A former civics teacher in Virginia has filed a federal lawsuit against her school district, alleging administrators harassed her because of her gender presentation.
Dina Persico, a lesbian who taught in the Chesterfield County Public Schools, claims administrators at both the middle school and high school where she taught criticized her masculine appearance and created an unwelcoming environment. Persico left her job soon after she suffered a mini stroke she says was caused by stress at work.
The suit claims the school district violated Title VII of the Civil Rights Act of 1964, which bars employers from discriminating on the basis of sex, race, color, national origin, and religion. Colleen Quinn, Persico’s lawyer, says the Equal Opportunity Employment Commission (EEOC) along with several similar cases count discrimination on the grounds of sexual orientation and gender expression in the category of sex-based discrimination.
Persico taught at Hampton City Schools, another Virginia school district, for a decade without experiencing any problems. Persico said the harassment began at the beginning of her second year working at Providence Middle School in Richmond after its administration changed.
“I don’t think the new administration knew how to relate to me. I think I made them uncomfortable,” Persico told the Washington Blade on Feb. 14 during a telephone interview. “Then they start nitpicking on me and harassing me to the point where I have a medical problem.”
At the middle school, Persico was once barred from using the women’s bathroom. “I was going to the bathroom, and [a male teacher] put his arm out and said, ‘Woah, hey, there are girls in there.’”
“At first, I really thought he was just giving me a heads up because there were a bunch of kids in there after school,” Persico said. “But then he didn’t move his arm.”
She said she threw up later the evening due to the incident.
Providence Middle School administrators also suggested she change her appearance. One afternoon, the assistant principal met with both Persico and her wife, Erin Guthe, who also taught at the school. In the meeting, he called Persico’s look “harsh” and suggested she get “bangs” to soften it.
“Both of us were a bit in shock,” said Guthe. “I didn’t say anything because I thought, ‘Is this really happening right now?’”

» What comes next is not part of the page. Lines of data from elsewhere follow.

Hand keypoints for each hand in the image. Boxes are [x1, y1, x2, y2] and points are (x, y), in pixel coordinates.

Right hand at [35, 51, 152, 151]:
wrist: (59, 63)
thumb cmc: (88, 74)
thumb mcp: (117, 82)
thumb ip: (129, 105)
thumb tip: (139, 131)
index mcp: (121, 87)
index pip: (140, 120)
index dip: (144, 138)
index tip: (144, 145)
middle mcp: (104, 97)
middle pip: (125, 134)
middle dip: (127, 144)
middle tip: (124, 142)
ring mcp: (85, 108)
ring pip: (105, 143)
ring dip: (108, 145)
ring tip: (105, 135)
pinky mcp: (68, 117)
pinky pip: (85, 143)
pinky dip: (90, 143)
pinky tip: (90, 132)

Persico said the harassment continued after the school district transferred her from the middle school to Midlothian High School.
During her first month at Midlothian, she said she was asked by her assistant principal to explain her sexual orientation at a parent-teacher conference.

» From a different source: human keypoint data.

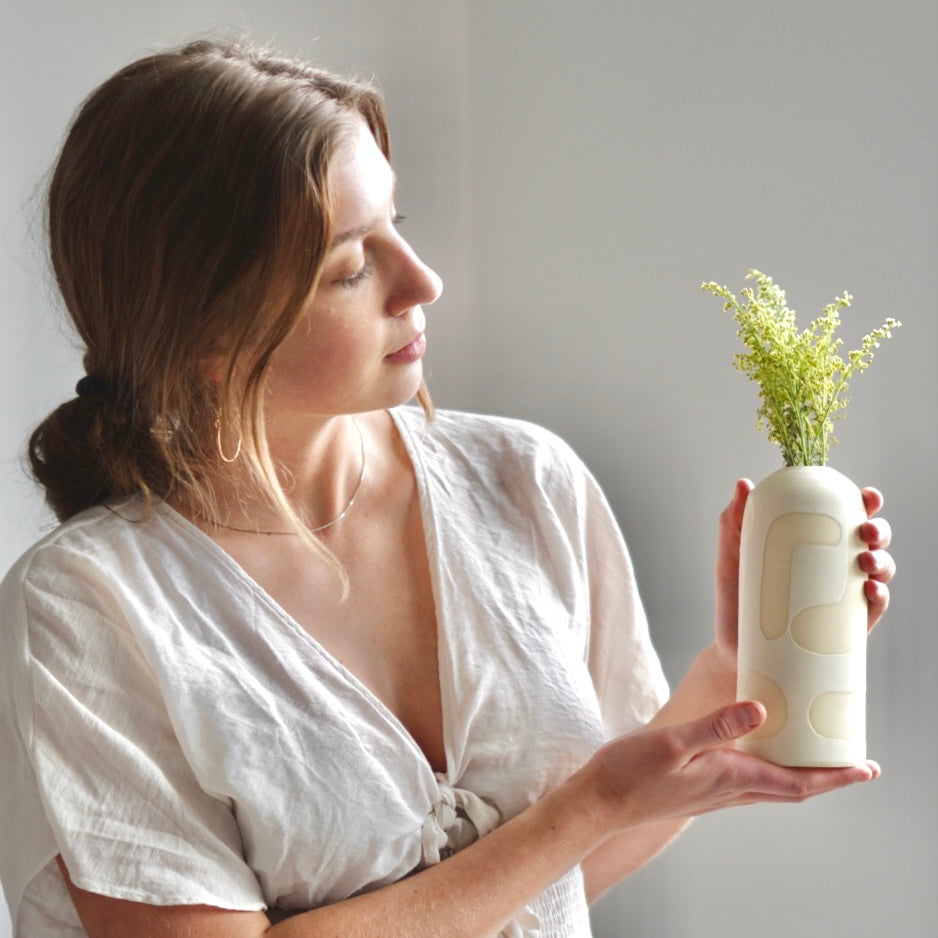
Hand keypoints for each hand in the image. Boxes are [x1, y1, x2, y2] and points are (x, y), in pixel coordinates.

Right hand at [586, 700, 879, 828]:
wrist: (599, 802)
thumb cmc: (630, 771)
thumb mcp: (672, 741)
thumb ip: (716, 725)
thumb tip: (762, 711)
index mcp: (729, 777)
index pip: (796, 782)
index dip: (834, 777)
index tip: (866, 769)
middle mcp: (728, 790)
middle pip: (792, 789)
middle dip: (827, 779)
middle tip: (855, 764)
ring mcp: (713, 793)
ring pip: (772, 788)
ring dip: (801, 776)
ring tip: (817, 758)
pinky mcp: (699, 789)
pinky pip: (749, 783)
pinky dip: (771, 772)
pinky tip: (761, 755)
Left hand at [712, 479, 895, 674]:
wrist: (735, 650)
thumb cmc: (737, 598)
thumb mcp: (732, 556)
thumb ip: (734, 521)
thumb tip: (744, 484)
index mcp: (811, 542)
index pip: (844, 516)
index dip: (863, 503)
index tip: (866, 495)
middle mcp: (832, 566)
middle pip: (869, 541)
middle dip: (879, 530)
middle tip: (866, 531)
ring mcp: (841, 596)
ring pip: (878, 571)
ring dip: (882, 562)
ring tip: (866, 562)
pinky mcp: (844, 627)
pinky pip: (873, 609)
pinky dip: (879, 596)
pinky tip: (870, 590)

“At the end of the conference, [the parent] goes, ‘This is a nonissue and I hesitate to bring it up, but why does my daughter know that you’re a lesbian?’” Persico recalled.

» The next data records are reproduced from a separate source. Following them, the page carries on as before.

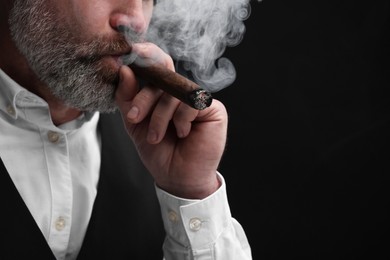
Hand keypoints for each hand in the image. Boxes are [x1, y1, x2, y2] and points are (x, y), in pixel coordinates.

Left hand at [115, 43, 226, 198]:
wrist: (177, 177)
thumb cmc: (158, 151)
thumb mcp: (134, 123)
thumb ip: (128, 97)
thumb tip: (125, 70)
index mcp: (162, 92)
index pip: (156, 65)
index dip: (145, 55)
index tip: (129, 55)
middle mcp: (180, 92)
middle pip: (161, 77)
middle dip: (143, 99)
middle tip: (134, 118)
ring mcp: (196, 99)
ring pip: (174, 92)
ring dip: (160, 116)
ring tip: (157, 136)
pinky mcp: (212, 108)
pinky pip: (191, 102)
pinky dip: (181, 119)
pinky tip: (183, 133)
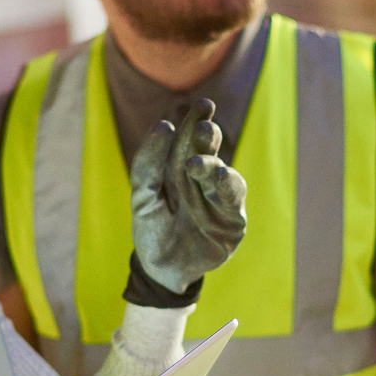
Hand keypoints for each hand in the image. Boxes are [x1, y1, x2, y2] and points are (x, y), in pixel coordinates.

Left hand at [129, 98, 246, 295]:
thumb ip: (147, 164)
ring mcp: (220, 199)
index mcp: (180, 169)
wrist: (162, 270)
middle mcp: (203, 179)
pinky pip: (233, 198)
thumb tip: (164, 124)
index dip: (196, 120)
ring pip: (223, 173)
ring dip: (213, 165)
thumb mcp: (142, 196)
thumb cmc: (151, 229)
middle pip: (210, 151)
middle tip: (204, 125)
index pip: (190, 139)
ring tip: (196, 164)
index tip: (202, 105)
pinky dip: (227, 185)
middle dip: (208, 136)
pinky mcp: (233, 219)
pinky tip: (218, 177)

She said her previous administration at Hampton City Schools had an official response to such questions. At Midlothian, however, the assistant principal “just looked at me and said, ‘You want to explain yourself there?’”
“I was just taken aback because it was so aggressive,” Persico said.
In a similar incident, a parent requested her child be switched out of Persico’s class because she didn’t like that Persico wore pants.
After the principal told Persico that he would be removing the child from her class — a decision she opposed — he said to her, “If you would just throw on a skirt or a dress every once in a while, I wouldn’t have all of these problems.”
“I was floored,” Persico told the Blade. “After that meeting, I had a pretty big panic attack. I vomited and had to leave quickly.”
Beyond those two incidents at the high school, Persico said she felt singled out and generally unwelcome at the school.
She said administrators consistently referred to her appearance as “flamboyant.”
Persico wore pink sneakers to school, which she said an administrator described as overly colorful.
“The kids loved them, but I was called into the principal’s office, and I was docked points from my annual teacher observation for those shoes,” said Persico.
Persico also claims administrators forced her to present a medical note to justify wearing sneakers of any color. Other teachers, she claims, did not have to do the same.
“The woman across the hall from me could wear them every day and never had an issue,” Persico told the Blade.
Persico said the harassment and stress she faced ultimately left her with ongoing health issues.
“I’ve never had any problems with blood pressure whatsoever,” Persico said, noting her blood pressure began to rise during her time at the school district and was especially high at doctor’s appointments after work.
This high blood pressure resulted in a mini-stroke that Persico said left her with with lasting memory loss and coordination issues.
She is suing the school district for $700,000 worth in damages. She, her wife and their lawyer also hope the case brings systemic changes to the schools.
“Our faculty is diverse as well. I think we need some training that says, ‘diversity is okay,’” Persico said.
“We’re hoping to build awareness and tolerance and acceptance,” Quinn added.
Timothy Bullis, executive director of community relations for the Chesterfield County Public Schools, on Tuesday declined to comment to the Blade about Persico’s lawsuit.
“Since this matter is in litigation, it would be inappropriate to comment at this time on Ms. Persico’s allegations and the EEOC’s determination letters,” said Bullis in an email.